> **Directive 1**:
In the passage on reducing fractions, what is the first step of the most efficient way to reduce a fraction to its lowest terms?
> **Directive 2**:
Please reproduce, word for word, the part of the passage on reducing fractions that opens with the words containing "All of the above" and closes with "article section below)".

> **Selected extract**:
Reducing fractions, simplify, and reduce to the lowest terms all refer to eliminating common factors between the numerator and the denominator.

2/4 = ½
18/72 = ¼
30/45 = 2/3

All of the above fractions have been reduced or simplified to its lowest terms. The most efficient way to do this is to

1. Find the greatest common factor (GCF) between the numerator and the denominator. (If necessary, refer to article, GCF – by Listing Factors or GCF and LCM by Prime Factorization in the related article section below)
2. Divide both the numerator and denominator by the GCF.

> **Input data**:
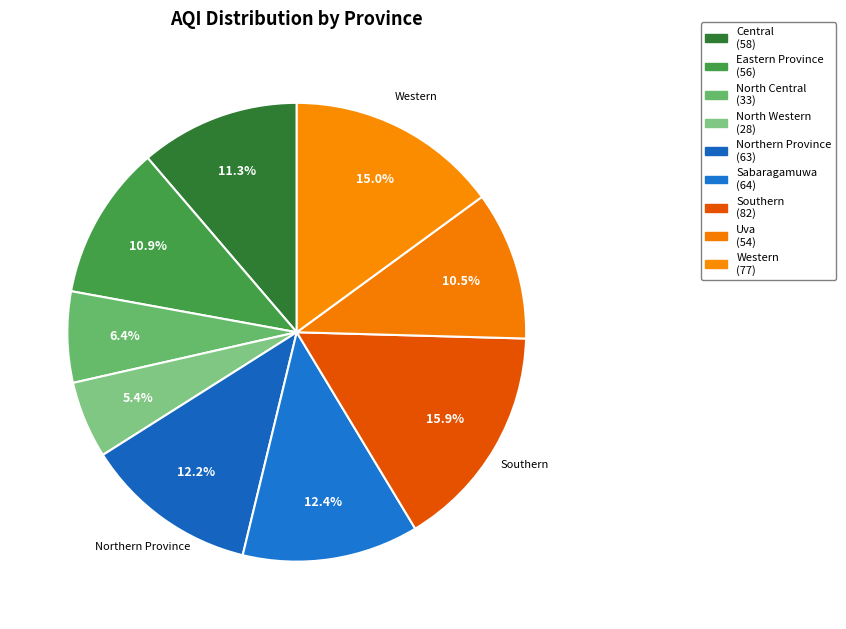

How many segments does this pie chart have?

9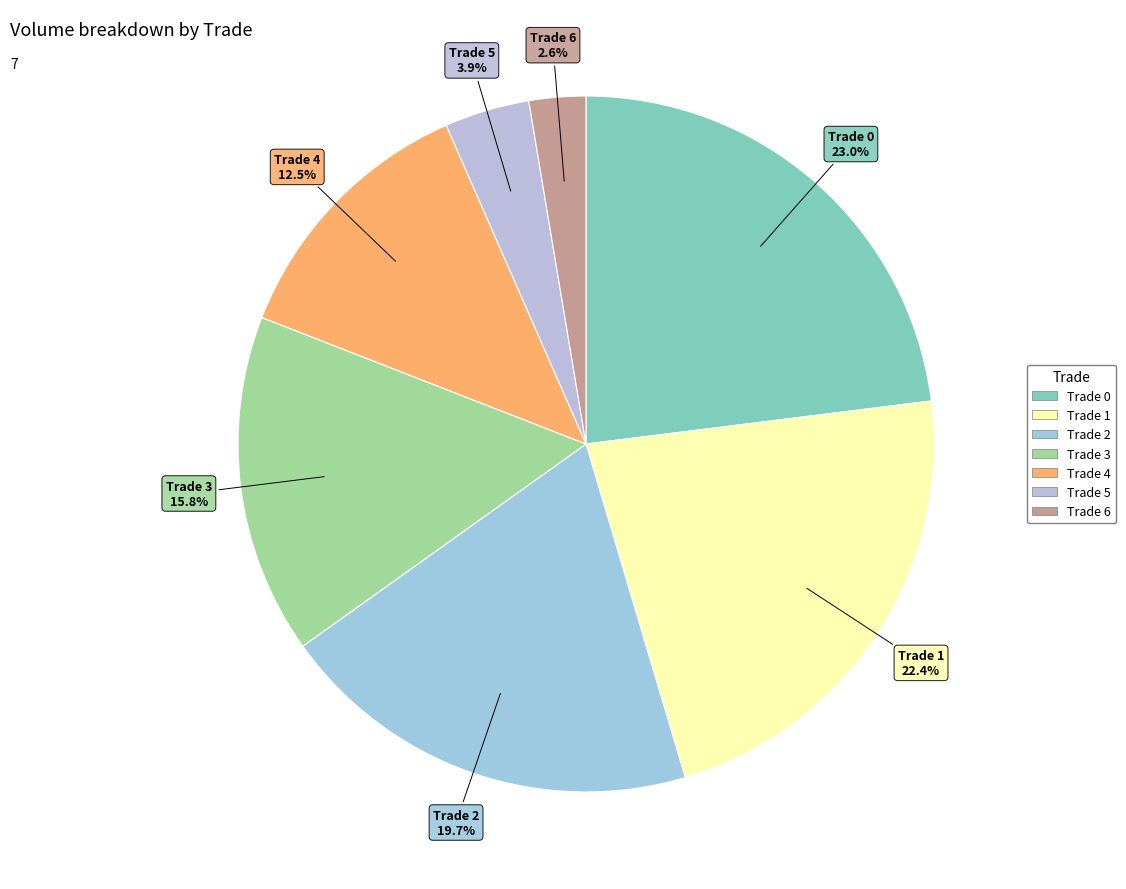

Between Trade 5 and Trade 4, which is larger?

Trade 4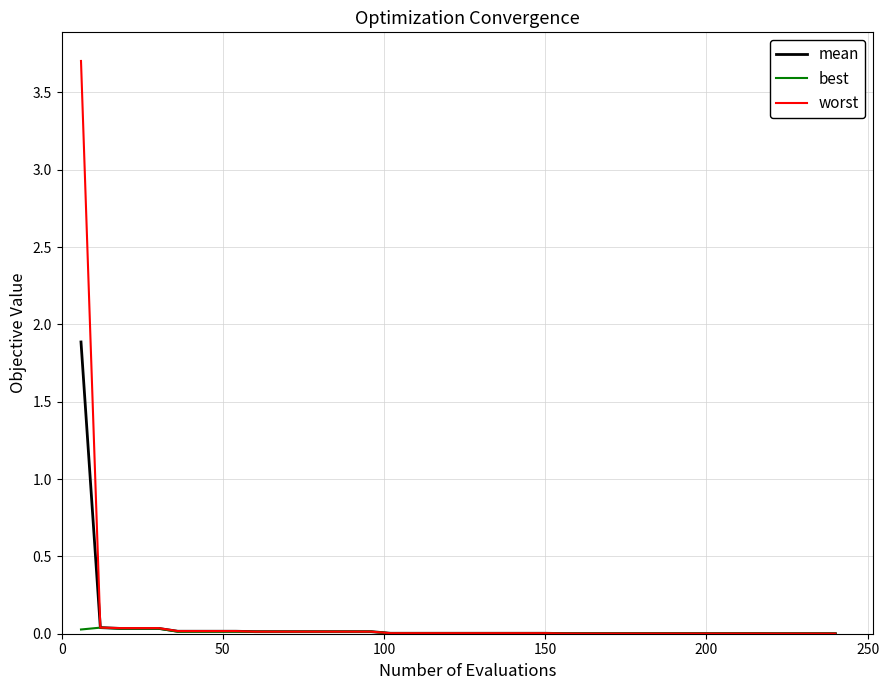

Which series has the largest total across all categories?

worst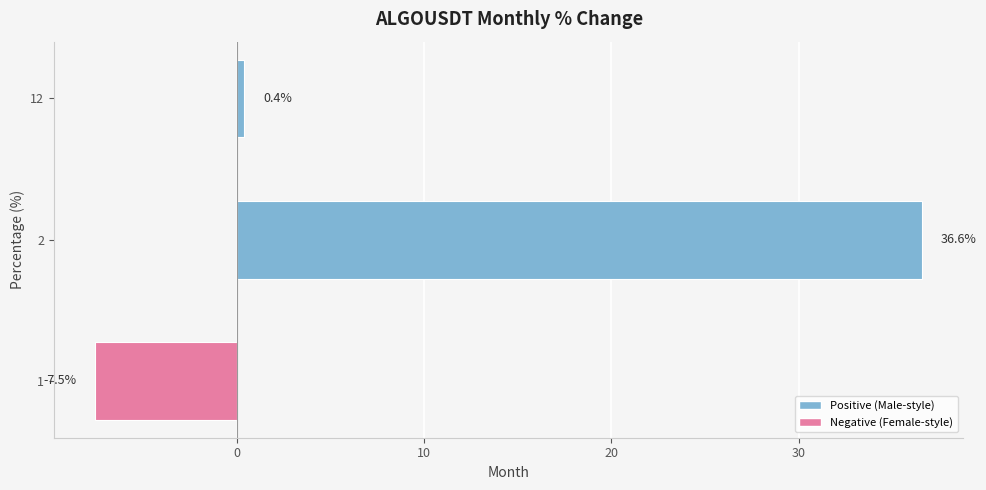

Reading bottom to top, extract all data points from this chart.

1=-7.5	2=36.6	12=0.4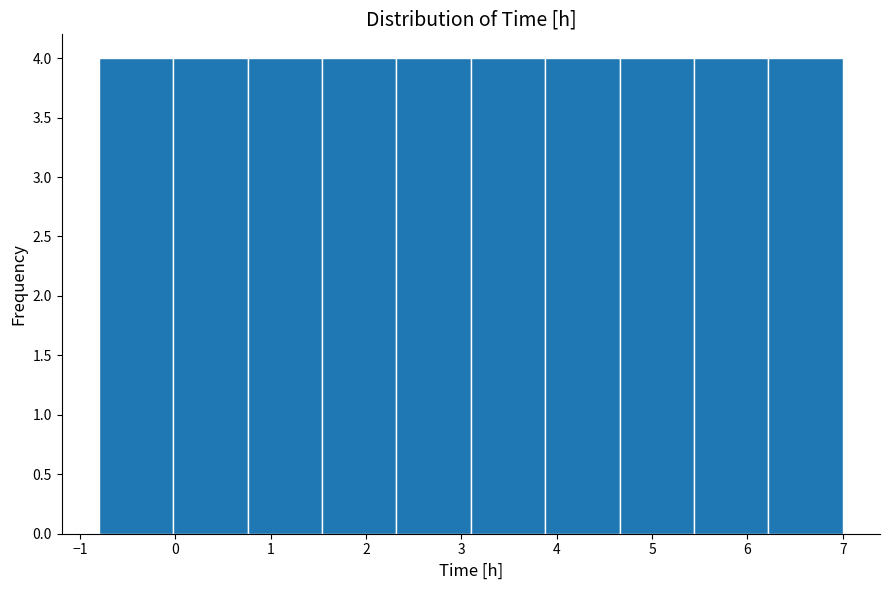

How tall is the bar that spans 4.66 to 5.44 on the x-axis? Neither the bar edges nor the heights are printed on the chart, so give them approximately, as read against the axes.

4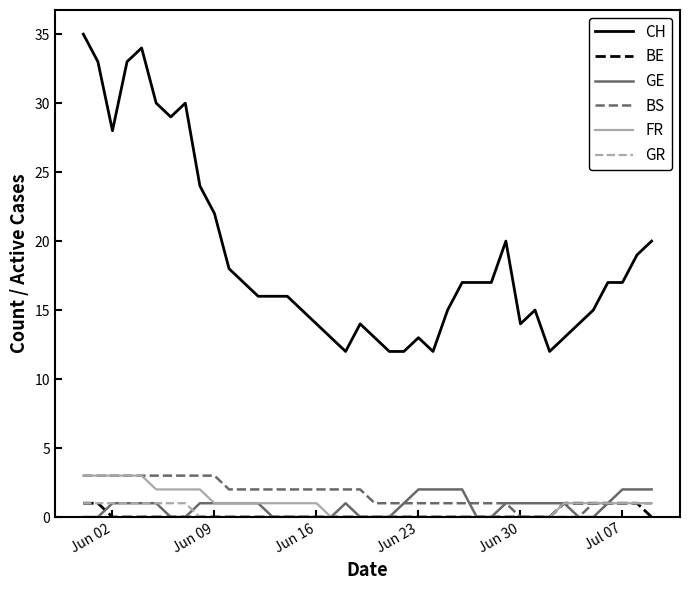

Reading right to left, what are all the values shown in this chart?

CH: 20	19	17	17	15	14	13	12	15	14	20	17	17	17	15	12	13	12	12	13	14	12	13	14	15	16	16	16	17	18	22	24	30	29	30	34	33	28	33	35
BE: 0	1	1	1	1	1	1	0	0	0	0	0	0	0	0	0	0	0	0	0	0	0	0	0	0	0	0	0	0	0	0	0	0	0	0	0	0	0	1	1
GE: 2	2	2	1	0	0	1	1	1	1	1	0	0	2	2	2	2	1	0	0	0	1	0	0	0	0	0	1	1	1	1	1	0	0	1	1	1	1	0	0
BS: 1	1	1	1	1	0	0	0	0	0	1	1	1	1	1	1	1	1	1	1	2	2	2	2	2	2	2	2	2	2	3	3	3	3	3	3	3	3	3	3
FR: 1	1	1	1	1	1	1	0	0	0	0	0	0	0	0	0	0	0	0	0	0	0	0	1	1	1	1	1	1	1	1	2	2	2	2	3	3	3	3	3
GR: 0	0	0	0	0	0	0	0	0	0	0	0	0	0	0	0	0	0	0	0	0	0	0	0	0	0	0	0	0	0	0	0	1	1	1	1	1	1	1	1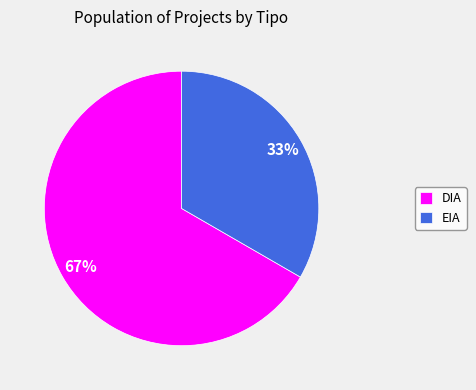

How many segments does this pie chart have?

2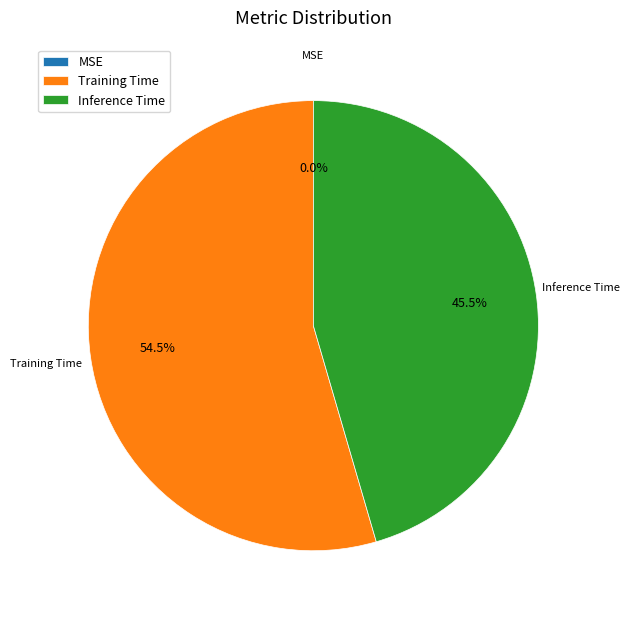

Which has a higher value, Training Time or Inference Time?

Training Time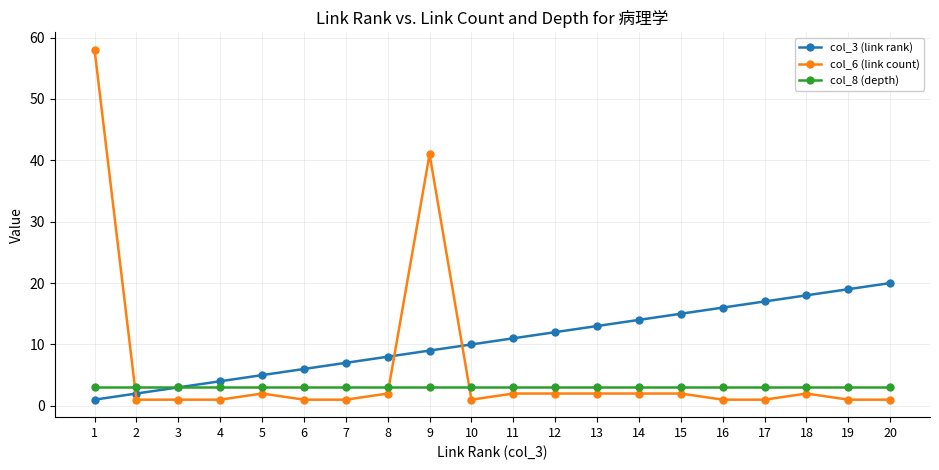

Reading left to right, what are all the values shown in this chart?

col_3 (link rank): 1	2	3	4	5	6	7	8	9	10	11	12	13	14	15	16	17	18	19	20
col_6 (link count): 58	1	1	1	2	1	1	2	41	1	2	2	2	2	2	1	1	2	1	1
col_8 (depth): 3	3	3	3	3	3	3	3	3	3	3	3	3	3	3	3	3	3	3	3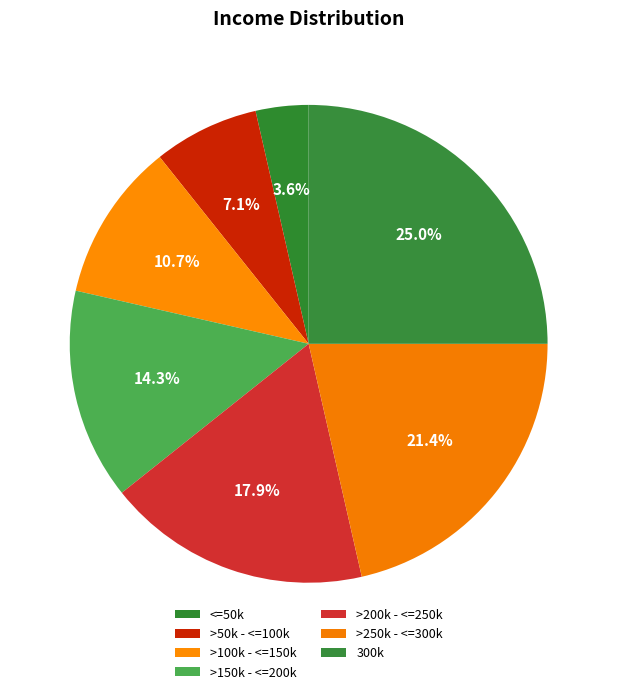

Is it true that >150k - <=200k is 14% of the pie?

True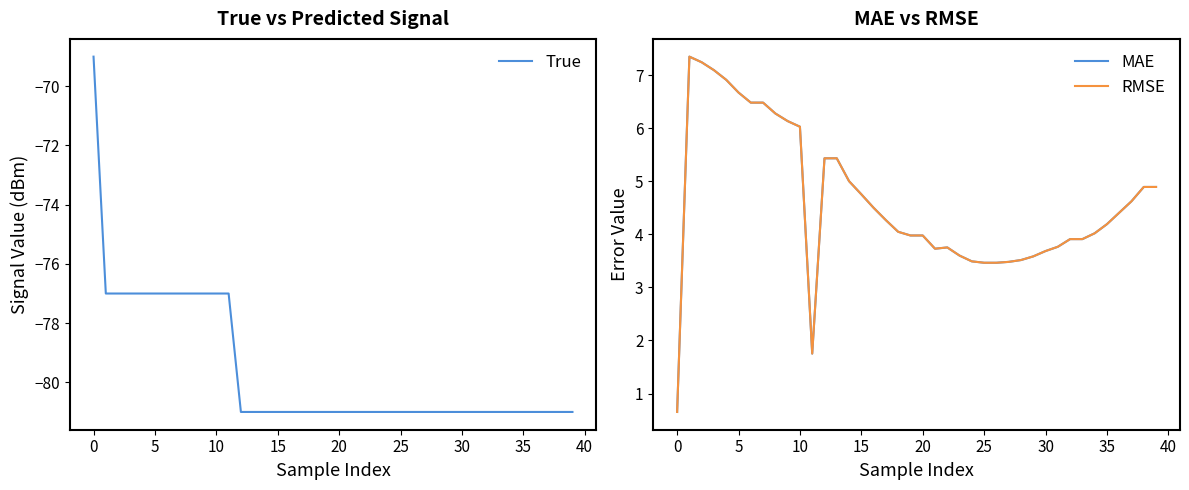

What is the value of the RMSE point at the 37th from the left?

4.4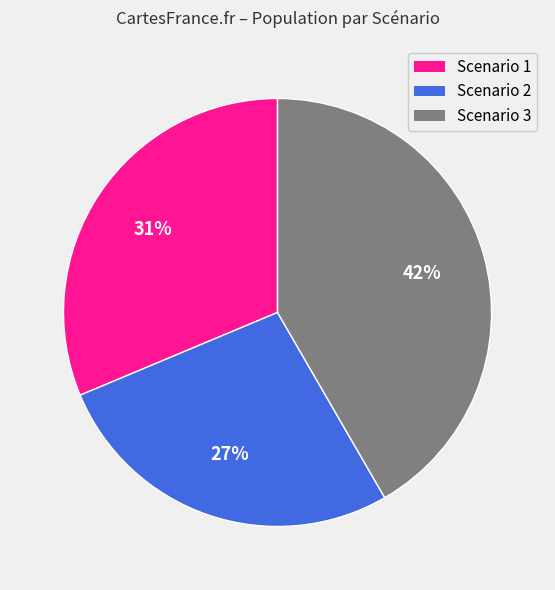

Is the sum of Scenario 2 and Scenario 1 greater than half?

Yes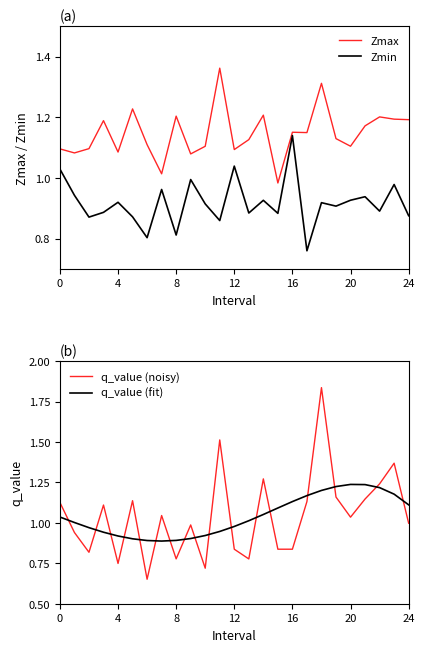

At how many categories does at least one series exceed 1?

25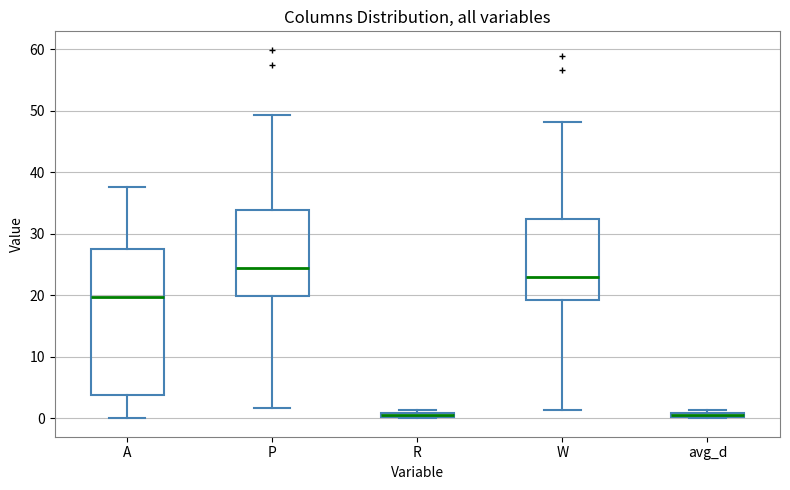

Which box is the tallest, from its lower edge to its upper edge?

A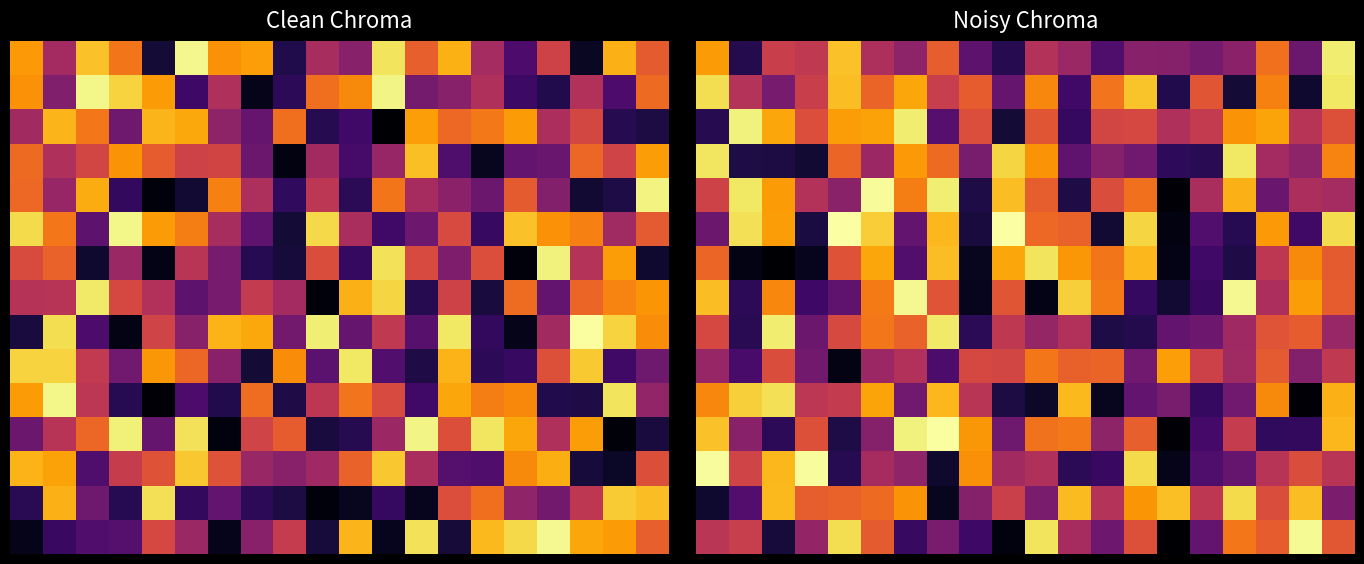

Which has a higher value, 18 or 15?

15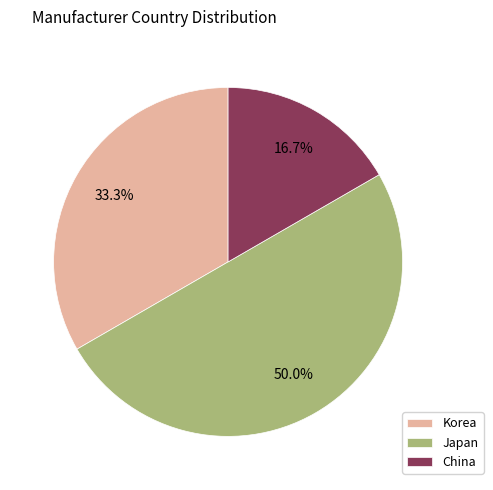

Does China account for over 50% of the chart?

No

> **Answer space 1**:
Find the greatest common factor (GCF) between the numerator and the denominator.

> **Answer space 2**:
All of the above fractions have been reduced or simplified to its lowest terms. The most efficient way to do this is to

1. Find the greatest common factor (GCF) between the numerator and the denominator. (If necessary, refer to article, GCF – by Listing Factors or GCF and LCM by Prime Factorization in the related article section below)